◆ Aim of the task
Across the whole listing, copy out every line that includes the string "elbow".

◆ Study material
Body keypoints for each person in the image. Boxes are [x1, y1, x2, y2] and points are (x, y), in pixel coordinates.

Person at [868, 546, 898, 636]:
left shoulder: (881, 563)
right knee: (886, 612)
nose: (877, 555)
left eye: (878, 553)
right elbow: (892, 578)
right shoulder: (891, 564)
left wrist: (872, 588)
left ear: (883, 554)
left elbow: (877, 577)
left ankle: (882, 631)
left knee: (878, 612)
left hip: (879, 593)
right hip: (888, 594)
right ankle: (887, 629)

---

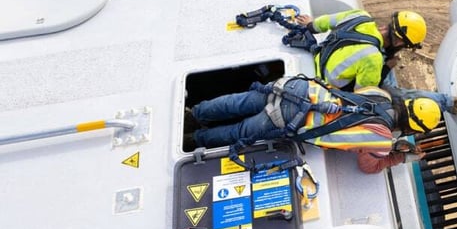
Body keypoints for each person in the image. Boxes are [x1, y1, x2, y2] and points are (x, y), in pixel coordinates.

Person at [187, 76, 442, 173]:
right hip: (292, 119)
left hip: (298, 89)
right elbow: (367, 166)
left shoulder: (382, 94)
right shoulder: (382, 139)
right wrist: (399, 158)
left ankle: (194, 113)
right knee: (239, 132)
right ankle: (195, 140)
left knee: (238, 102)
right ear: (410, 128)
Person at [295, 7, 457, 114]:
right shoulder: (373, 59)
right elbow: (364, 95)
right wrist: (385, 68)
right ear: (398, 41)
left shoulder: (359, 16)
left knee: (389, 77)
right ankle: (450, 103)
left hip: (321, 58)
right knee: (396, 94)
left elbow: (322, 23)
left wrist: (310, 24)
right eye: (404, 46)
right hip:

◆ Answer
right elbow: (892, 578)
left elbow: (877, 577)
right elbow: (367, 166)
right elbow: (364, 95)
left elbow: (322, 23)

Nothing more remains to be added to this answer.